These days, it feels like no one is safe from hackers, fraudsters and identity thieves, including the U.S. government. In fact, political motives can make the government a bigger target than businesses or individuals. A 2014 report showed nearly cyber 61,000 cyber attacks and security breaches across the federal government. Here’s a look at some recent examples and what they mean.
FBI: February 2016
In February, hackers published contact information for 20,000 FBI employees. This came a day after posting names, titles, phone numbers and email addresses for 10,000 Department of Homeland Security employees. Tweeting under the handle @DotGovs, the hackers said they obtained the information by hacking a Department of Justice database. After the details were leaked, hackers made clear their motivations: “FBI and DHS info is dropped and that’s all we came to do, so now its time to go, bye folks! #FreePalestine.” “When will the US government realize we won’t stop until they cut relations with Israel.” An FBI spokesman told CNN sensitive personnel information, including Social Security numbers, was not compromised. “The department takes this very seriously and is continuing to deploy protection and defensive measures to safeguard information,” spokesman Peter Carr told CNN. “Any activity that is determined to be criminal in nature will be referred to law enforcement for investigation."

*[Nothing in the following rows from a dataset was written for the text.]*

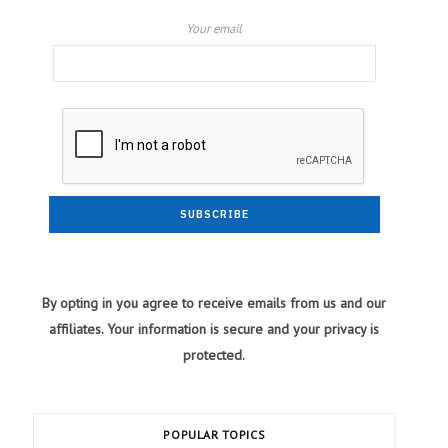
Your email
By opting in you agree to receive emails from us and our
affiliates. Your information is secure and your privacy is
protected.
POPULAR TOPICS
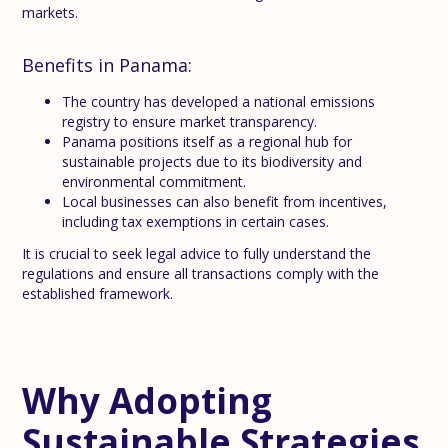
markets.
Benefits in Panama:
The country has developed a national emissions
registry to ensure market transparency.
Panama positions itself as a regional hub for
sustainable projects due to its biodiversity and
environmental commitment.
Local businesses can also benefit from incentives,
including tax exemptions in certain cases.
It is crucial to seek legal advice to fully understand the
regulations and ensure all transactions comply with the
established framework.
Why Adopting
Sustainable Strategies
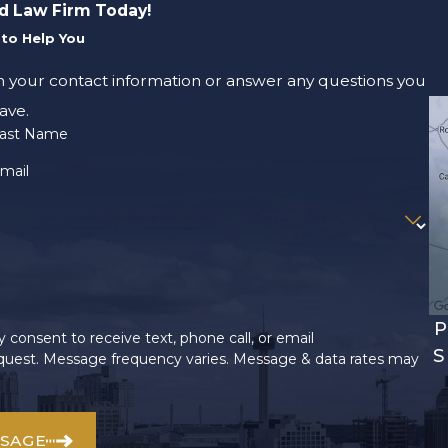
d Law Firm Today!
to Help You
m your contact information or answer any questions you
ave.
ast Name
mail
P
 consent to receive text, phone call, or email
S
uest. Message frequency varies. Message & data rates may
SSAGE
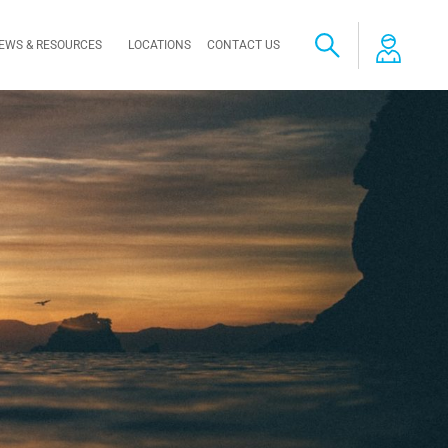
EWS & RESOURCES
LOCATIONS
CONTACT US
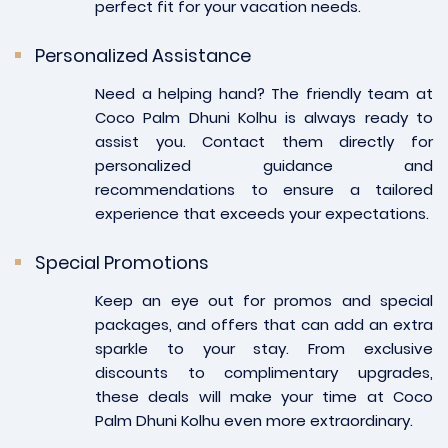
perfect fit for your vacation needs.
Personalized Assistance
Need a helping hand? The friendly team at
Coco Palm Dhuni Kolhu is always ready to
assist you. Contact them directly for
personalized guidance and
recommendations to ensure a tailored
experience that exceeds your expectations.
Special Promotions
Keep an eye out for promos and special
packages, and offers that can add an extra
sparkle to your stay. From exclusive
discounts to complimentary upgrades,
these deals will make your time at Coco
Palm Dhuni Kolhu even more extraordinary.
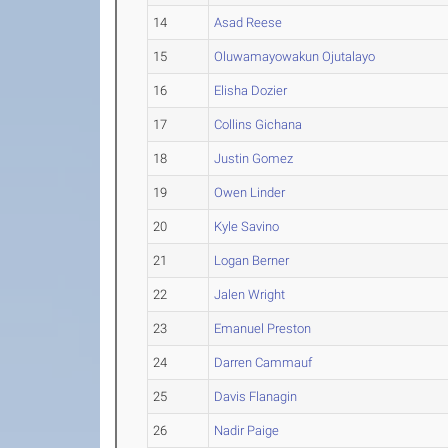
14
Asad Reese
15
Oluwamayowakun Ojutalayo
16
Elisha Dozier
17
Collins Gichana
18
Justin Gomez
19
Owen Linder
20
Kyle Savino
21
Logan Berner
22
Jalen Wright
23
Emanuel Preston
24
Darren Cammauf
25
Davis Flanagin
26
Nadir Paige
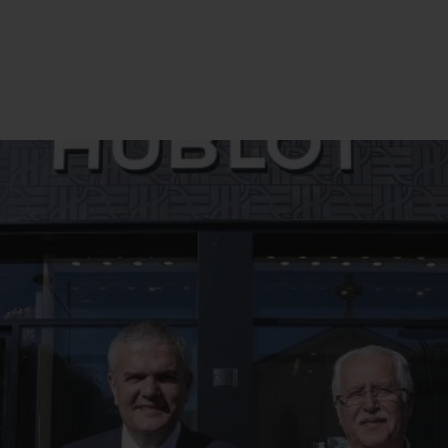
BIG BANG
SPIRIT OF BIG BANG
PEACH CERAMIC
ESSENTIAL TAUPE
ONLINE EXCLUSIVE
BLOTISTA,
EXPECTED DELIVERY
FREE DELIVERY &
SECU
 WARRANTY
RETURNS
ACT US
FIND A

Office of Personnel Management: June 2015
Two breaches last summer exposed the personnel records and sensitive information of at least 22.1 million people, including federal employees, contractors and their friends and families. U.S. officials pointed to the Chinese government. In September, the Defense Department awarded Identity Theft Guard Solutions LLC a $133 million contract to monitor the hacked data and provide identity protection services to those affected. “It is a very big deal from a national security perspective and from a counterintelligence perspective,” FBI Director James B. Comey told reporters. “It’s a treasure trove of information about everybody who has worked for, tried to work for, or works for the United States government.” Hackers accessed an Office of Personnel Management database containing in-depth security clearance files dating back to 2000 for 21.5 million people. About 4.2 million people were impacted by a separate database intrusion that exposed personnel records, which included Social Security numbers, job assignments and performance evaluations. Of those affected by the OPM background-check breach, 19.7 had applied for security clearance. The remaining 1.8 million were spouses, family members and others who had not applied for clearance. Intruders also accessed 5.6 million sets of fingerprints (up from an earlier estimate of 1.1 million), financial and health records, and computer usernames and passwords.
Juniper Networks: December 2015
U.S. officials said hackers may have had access to encrypted government communications for 3 years following a breach of computer network company Juniper Networks. FBI investigators said hackers who compromised Juniper’s equipment could use that access to access any company or government agency that used it. One official told CNN the breach was akin to “stealing a master key to get into any government building.” In January, the U.S. government began investigation of “unauthorized code” used in Juniper’s firewall software to determine whether it was planted by the NSA.